NERSC Delivers 59.9 Petabytes of Storage with Cutting-Edge Technology
May 26, 2009
NERSC's High Performance Storage System (HPSS) can now hold 59.9 petabytes of scientific data — equivalent to all the music, videos or photos that could be stored on approximately 523,414 iPod classics filled to capacity.
This 37-petabyte increase in HPSS storage was made possible by deploying cutting-edge technologies — the SunT10000 generation B-tape drive, which holds one terabyte of data on a single cartridge, and three Sun Slimline 8500 tape libraries, which add 15,000 new cartridge slots to the system.
“Since NERSC's Cray XT4 system, Franklin, went into production in March 2008, we've seen a 50 percent increase in new data archived to HPSS,” says Jason Hick, who heads NERSC's Mass Storage Group. “The new tape technology allows us to fill the ever-increasing demand for scientific archive space, with a negligible increase in our power consumption and very little impact on our floor space budget.”

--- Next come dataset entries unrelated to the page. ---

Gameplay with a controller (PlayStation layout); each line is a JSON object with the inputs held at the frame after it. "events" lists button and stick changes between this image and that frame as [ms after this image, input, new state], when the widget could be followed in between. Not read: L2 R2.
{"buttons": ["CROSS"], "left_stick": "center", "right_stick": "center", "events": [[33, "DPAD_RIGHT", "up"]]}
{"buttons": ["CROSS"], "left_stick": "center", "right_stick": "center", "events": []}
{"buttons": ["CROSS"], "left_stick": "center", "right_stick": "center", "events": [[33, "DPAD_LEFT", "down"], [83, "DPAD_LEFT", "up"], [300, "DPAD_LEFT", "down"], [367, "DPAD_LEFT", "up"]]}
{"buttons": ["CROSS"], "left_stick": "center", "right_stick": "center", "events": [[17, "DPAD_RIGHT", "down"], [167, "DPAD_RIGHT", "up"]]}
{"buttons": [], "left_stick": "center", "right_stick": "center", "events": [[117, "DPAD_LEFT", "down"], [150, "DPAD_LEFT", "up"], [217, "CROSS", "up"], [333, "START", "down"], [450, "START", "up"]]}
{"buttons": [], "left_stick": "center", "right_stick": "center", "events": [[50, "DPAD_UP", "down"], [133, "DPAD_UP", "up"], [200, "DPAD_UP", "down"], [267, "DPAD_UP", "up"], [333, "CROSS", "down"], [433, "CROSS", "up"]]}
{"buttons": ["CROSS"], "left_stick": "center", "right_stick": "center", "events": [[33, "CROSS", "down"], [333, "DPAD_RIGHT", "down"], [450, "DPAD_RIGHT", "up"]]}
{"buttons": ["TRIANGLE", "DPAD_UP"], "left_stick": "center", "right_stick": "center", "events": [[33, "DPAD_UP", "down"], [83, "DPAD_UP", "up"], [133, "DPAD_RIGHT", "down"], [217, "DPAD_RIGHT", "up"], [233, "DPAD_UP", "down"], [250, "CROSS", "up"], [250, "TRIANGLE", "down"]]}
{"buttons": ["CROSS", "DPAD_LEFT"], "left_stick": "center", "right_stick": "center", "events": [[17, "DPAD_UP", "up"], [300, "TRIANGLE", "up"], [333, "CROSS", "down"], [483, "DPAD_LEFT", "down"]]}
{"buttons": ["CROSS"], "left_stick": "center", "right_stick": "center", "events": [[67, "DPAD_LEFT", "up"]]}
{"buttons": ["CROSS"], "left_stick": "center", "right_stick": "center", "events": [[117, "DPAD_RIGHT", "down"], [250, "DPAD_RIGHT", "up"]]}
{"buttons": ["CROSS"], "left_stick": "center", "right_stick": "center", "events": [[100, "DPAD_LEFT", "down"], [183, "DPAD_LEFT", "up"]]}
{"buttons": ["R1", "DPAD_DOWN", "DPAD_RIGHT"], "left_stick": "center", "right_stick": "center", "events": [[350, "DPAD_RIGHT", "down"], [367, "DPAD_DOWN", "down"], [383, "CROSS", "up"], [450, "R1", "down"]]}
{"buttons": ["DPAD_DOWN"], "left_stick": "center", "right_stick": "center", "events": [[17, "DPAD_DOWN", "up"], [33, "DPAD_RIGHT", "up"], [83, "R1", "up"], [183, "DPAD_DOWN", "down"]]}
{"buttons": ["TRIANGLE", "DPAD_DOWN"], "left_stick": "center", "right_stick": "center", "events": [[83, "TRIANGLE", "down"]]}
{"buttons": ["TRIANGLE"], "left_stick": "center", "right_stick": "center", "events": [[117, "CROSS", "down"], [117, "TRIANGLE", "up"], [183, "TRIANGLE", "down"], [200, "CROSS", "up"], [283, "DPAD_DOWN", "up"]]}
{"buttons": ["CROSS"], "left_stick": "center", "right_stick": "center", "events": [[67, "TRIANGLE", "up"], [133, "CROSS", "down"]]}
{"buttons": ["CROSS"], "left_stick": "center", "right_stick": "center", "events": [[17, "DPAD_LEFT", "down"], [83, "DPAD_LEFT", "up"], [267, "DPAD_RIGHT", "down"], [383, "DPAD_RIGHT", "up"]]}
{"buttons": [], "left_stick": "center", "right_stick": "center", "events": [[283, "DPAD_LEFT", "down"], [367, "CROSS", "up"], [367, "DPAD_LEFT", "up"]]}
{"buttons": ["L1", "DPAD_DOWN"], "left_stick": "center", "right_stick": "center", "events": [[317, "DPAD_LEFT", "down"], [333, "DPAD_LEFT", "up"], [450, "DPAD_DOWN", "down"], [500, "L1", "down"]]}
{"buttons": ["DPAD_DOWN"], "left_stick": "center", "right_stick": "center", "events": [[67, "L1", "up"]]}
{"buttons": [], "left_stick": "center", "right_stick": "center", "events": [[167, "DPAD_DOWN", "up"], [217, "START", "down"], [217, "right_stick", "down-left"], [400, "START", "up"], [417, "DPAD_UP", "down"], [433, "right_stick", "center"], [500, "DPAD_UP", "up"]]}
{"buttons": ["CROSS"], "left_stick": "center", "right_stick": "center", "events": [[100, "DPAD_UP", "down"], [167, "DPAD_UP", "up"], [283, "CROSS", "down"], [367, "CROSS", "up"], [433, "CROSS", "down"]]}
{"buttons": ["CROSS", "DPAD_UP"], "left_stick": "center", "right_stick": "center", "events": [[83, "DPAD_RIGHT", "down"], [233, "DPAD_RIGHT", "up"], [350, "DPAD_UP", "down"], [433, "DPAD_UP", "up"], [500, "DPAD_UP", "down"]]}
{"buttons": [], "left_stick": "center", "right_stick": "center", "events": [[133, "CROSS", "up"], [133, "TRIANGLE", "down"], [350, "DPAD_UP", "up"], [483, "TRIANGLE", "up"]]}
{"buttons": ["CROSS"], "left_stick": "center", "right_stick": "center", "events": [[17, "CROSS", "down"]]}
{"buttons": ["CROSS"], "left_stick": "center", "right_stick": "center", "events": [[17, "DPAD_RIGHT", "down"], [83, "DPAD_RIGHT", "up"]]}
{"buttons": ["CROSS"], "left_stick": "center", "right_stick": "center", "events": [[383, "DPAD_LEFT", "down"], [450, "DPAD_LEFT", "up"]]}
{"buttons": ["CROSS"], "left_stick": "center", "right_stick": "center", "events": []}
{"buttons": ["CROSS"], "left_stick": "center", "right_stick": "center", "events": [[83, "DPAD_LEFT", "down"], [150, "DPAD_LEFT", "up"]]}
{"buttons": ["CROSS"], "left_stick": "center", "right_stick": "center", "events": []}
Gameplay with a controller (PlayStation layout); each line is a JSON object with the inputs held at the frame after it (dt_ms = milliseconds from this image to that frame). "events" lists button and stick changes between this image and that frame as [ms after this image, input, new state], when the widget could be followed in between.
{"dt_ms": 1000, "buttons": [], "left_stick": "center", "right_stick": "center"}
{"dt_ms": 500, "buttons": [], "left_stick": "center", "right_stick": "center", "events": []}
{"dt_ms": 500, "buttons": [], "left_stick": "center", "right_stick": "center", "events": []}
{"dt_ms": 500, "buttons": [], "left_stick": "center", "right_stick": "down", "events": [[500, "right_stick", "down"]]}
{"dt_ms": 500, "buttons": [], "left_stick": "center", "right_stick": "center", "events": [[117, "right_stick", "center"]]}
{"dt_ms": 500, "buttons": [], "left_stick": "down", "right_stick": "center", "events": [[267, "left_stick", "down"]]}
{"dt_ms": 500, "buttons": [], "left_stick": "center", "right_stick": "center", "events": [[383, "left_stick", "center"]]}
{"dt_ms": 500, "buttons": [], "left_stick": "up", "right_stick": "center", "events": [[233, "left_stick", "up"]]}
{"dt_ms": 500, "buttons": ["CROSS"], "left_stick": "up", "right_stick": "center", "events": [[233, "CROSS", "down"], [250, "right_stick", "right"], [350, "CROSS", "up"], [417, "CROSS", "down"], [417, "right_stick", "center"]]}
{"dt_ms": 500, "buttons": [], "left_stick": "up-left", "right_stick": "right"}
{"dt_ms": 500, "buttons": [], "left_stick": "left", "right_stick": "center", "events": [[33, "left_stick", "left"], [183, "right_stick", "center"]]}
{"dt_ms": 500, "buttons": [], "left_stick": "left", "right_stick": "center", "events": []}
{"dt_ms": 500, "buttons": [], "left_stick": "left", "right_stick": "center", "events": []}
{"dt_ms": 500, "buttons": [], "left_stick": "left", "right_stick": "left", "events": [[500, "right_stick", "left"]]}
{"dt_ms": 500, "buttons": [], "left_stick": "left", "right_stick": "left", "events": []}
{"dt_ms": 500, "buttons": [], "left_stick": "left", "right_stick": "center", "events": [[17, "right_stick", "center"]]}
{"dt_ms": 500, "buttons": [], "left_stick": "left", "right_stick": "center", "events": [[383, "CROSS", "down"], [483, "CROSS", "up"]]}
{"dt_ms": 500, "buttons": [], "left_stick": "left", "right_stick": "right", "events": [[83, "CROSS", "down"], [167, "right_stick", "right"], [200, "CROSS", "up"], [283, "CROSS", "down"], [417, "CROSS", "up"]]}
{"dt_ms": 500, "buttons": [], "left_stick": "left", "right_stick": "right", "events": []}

According to Hick, one SunT10000 cartridge can hold the equivalent of all the data stored on three to five cartridges built with technology from 10 years ago. In addition to being cost and space efficient, tape storage is also a very green solution for saving the ever-increasing amount of scientific data generated as technology improves.
“At NERSC, scientists store all of the information that they are not currently analyzing on tape for later use. Since tape cartridges sit in a library slot offline, there is no power associated with that,” says Wayne Hurlbert, also of the Mass Storage Group. “Tape technology allows us to increase our storage capacity without increasing our power bill.”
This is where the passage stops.